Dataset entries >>
=== Begin Enclosure ===

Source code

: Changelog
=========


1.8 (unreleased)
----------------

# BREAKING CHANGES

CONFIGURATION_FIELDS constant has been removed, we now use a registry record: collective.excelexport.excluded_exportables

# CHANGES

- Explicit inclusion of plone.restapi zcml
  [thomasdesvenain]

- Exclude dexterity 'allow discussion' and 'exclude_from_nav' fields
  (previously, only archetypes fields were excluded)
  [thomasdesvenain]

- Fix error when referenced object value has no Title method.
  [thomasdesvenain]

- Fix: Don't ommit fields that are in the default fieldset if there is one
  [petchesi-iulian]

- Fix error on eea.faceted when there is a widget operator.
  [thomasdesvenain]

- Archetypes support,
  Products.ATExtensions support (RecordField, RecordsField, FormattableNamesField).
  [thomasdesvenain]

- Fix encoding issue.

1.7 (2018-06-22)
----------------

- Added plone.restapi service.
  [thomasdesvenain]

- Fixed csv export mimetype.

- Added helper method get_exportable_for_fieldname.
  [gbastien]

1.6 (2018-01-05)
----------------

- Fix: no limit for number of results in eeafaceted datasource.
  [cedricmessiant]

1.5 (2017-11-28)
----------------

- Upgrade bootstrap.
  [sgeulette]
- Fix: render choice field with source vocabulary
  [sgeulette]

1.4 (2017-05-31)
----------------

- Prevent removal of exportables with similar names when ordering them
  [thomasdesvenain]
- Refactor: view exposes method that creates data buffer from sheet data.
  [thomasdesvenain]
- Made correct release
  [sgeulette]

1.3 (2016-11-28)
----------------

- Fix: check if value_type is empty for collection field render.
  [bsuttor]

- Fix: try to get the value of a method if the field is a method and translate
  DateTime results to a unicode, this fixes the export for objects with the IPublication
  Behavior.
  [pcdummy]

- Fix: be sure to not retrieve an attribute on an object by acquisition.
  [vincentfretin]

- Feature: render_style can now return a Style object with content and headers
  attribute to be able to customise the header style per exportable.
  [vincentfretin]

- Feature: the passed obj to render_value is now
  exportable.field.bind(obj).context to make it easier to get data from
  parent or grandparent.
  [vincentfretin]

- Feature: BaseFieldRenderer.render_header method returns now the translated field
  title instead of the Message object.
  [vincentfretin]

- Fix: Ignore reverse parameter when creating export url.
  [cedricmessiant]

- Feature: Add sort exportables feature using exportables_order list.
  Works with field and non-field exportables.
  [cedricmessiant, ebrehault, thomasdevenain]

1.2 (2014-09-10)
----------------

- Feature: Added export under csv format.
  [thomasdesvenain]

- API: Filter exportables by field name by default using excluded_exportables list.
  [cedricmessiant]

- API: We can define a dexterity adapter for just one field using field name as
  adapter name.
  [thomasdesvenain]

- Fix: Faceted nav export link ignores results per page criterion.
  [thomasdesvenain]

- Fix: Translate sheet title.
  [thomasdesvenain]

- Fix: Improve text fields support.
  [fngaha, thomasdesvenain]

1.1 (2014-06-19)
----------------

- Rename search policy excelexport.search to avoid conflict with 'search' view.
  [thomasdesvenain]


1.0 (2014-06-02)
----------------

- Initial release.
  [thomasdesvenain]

=== End Enclosure ===
=== Begin Enclosure ===

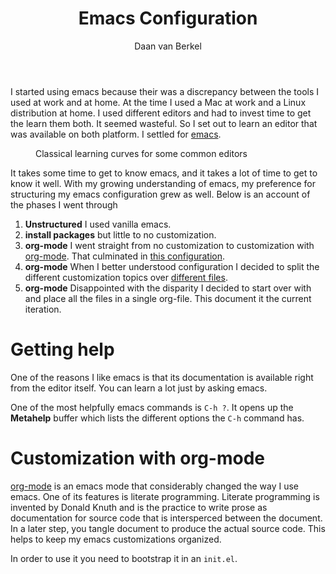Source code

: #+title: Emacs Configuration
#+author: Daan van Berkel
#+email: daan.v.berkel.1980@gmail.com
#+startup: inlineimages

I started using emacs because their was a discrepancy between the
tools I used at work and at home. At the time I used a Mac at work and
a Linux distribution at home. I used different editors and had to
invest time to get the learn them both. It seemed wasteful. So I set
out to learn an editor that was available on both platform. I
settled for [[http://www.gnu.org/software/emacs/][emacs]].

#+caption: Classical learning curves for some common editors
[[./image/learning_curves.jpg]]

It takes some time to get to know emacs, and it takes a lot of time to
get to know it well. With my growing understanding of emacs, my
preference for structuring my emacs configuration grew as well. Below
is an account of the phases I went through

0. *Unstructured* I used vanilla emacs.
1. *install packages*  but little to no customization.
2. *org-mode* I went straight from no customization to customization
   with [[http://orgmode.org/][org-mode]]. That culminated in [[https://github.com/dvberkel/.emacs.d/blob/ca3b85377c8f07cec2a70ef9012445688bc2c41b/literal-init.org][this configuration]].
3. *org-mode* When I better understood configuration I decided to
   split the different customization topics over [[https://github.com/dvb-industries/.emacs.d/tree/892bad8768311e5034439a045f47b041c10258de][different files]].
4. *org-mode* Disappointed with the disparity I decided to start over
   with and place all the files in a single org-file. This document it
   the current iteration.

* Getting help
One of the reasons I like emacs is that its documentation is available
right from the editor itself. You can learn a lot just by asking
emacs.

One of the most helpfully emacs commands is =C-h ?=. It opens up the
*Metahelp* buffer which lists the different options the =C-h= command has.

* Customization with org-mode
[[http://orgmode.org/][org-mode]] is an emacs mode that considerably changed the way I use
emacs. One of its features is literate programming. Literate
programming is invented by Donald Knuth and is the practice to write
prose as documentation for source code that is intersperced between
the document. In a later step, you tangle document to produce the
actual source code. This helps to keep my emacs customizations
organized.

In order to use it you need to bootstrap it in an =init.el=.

=== End Enclosure ===

Goal of the exercise >>
Taking the entries above, write out exactly the lines starting with the line containing "[[http://orgmode.org/][org-mode]] is an" and going on through the line containing "In order to", both included, and nothing else.

Result of this exercise >>
[[http://orgmode.org/][org-mode]] is an emacs mode that considerably changed the way I use
emacs. One of its features is literate programming. Literate
programming is invented by Donald Knuth and is the practice to write
prose as documentation for source code that is intersperced between
the document. In a later step, you tangle document to produce the
actual source code. This helps to keep my emacs customizations
organized.

In order to use it you need to bootstrap it in an =init.el=.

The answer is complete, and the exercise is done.